I was never a people person, but now I actively prefer to be alone. This setup suits me best: I get to work by myself; Mary is the front man responsible for chatting up the customers and making them want to return for another visit. I hide.

Baking, for me, is a form of meditation. I get pleasure out of slicing up the voluminous mass of dough, eyeballing it to just the right amount of kilos on a scale for a perfect artisan loaf. I love how the snake of a baguette quivers beneath my palm as I roll it out. I love the sigh that a risen loaf makes when I first punch it down. I like curling my toes inside my clogs and stretching my neck from side to side to work out the kinks. I like knowing there will be no phone calls, no interruptions.

I am already well into making the one hundred pounds of product I make every night by the time I hear Mary return from her gardening stint up the hill and start to close up shop. Rinsing my hands in the industrial sink, I pull off the cap I wear to cover my hair while I’m working and walk to the front of the shop. Rocco is zipping up his motorcycle jacket. Through the plate-glass windows, I see heat lightning arc across the bruise of the sky.

“See you tomorrow,” Rocco says. “Unless we die in our sleep. / What a way to go.”

I hear a bark, and realize that the bakery isn’t empty. The one lone customer is Mr. Weber, from my grief group, and his tiny dog. Mary sits with him, a cup of tea in her hands.

He struggles to get to his feet when he sees me and does an awkward little bow. “Hello again.”

“You know Josef?” Mary asks.

Grief group is like AA—you don’t “out” someone unless you have his permission. “We’ve met,” I reply, shaking my hair forward to screen my face.

His dachshund comes closer on her leash to lick at a spot of flour on my pants. “Eva,” he scolds. “Manners!”

“It’s okay,” I tell him, crouching down with relief to pat the dog. Animals never stare.

Mr. Weber slips the loop of the leash over his wrist and stands. “I am keeping you from going home,” he says apologetically to Mary.

“Not at all.
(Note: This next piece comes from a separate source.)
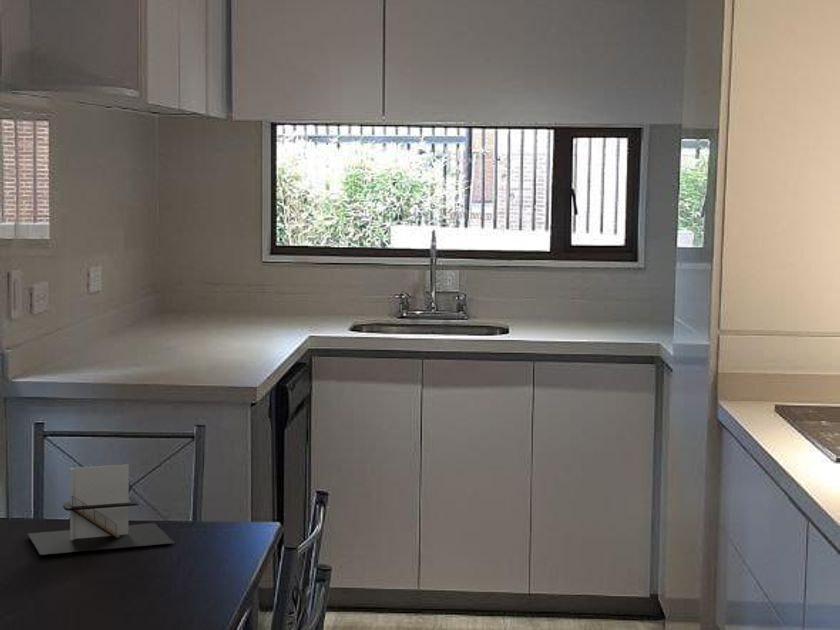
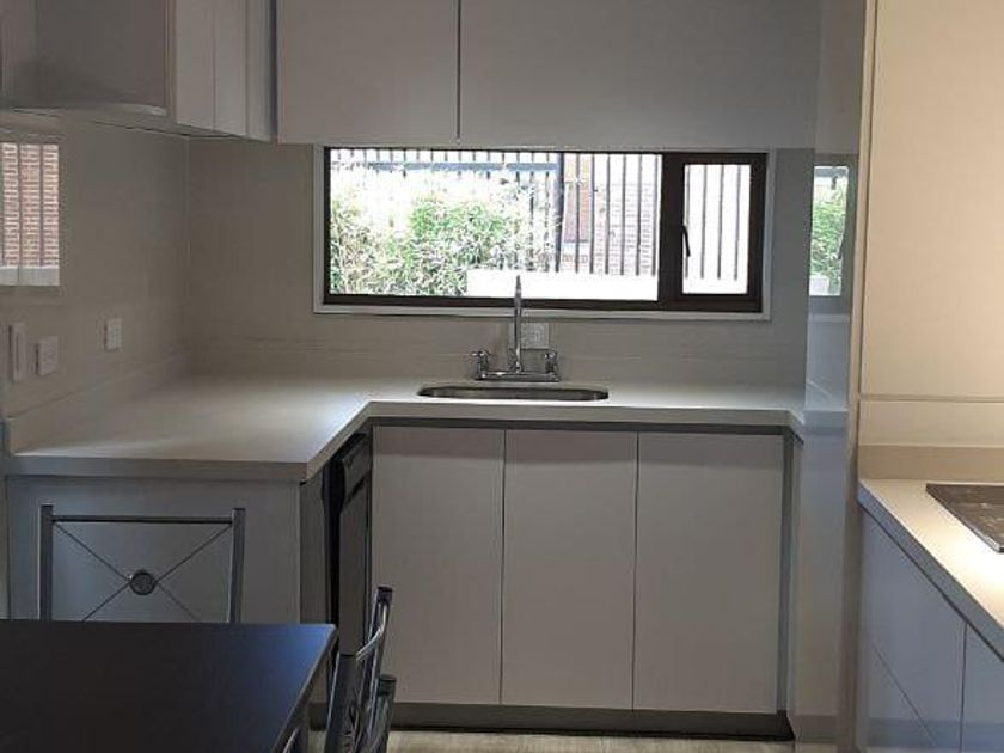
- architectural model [27,464,175,556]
I enjoy the company.” She glances down at the old man’s mug, which is still three-quarters full.

I don’t know what makes me say what I say. After all, I have plenty to do. But it has started to pour now, a torrential sheet of rain. The only vehicles in the lot are Mary’s Harley and Rocco’s Prius, which means Mr. Weber is either walking home or waiting for the bus. “You can stay until Advanced Transit shows up,” I tell him.

“Oh, no,” Mr. Weber says. “This will be an imposition.”

“I insist,” Mary seconds.

He nods in gratitude and sits down again. As he cups his hands around the coffee mug, Eva stretches out over his left foot and closes her eyes.

“Have a nice night,” Mary says to me. “Bake your little heart out.”

But instead of staying with Mr. Weber, I follow Mary into the back room, where she keeps her biker rain gear. “I’m not cleaning up after him.”

“Okay,” Mary says, pausing in the middle of pulling on her chaps.

“I don’t
do
customers.” In fact when I stumble out of the bakery at 7:00 a.m. and see the shop filled with businessmen buying bagels and housewives slipping wheat loaves into their recycled grocery bags, I am always a little surprised to remember there is a world outside my industrial kitchen. I imagine it’s the way a patient who’s flatlined must feel when he is shocked back into a heartbeat and thrown into the fuss and bustle of life—too much information and sensory overload.


You
invited him to stay,” Mary reminds me.

“I don’t know anything about him. What if he tries to rob us? Or worse?”

“Sage, he’s over ninety. Do you think he’s going to cut your throat with his dentures?” Mary shakes her head. “Josef Weber is as close as you can get to being canonized while you’re still alive. Everyone in Westerbrook knows him—he used to coach kids’ baseball; he organized the cleanup of Riverhead Park; he taught German at the high school for a zillion years. He’s everyone’s adoptive, cuddly grandfather. I don’t think he’s going to sneak into the kitchen and stab you with a bread knife while your back is turned.”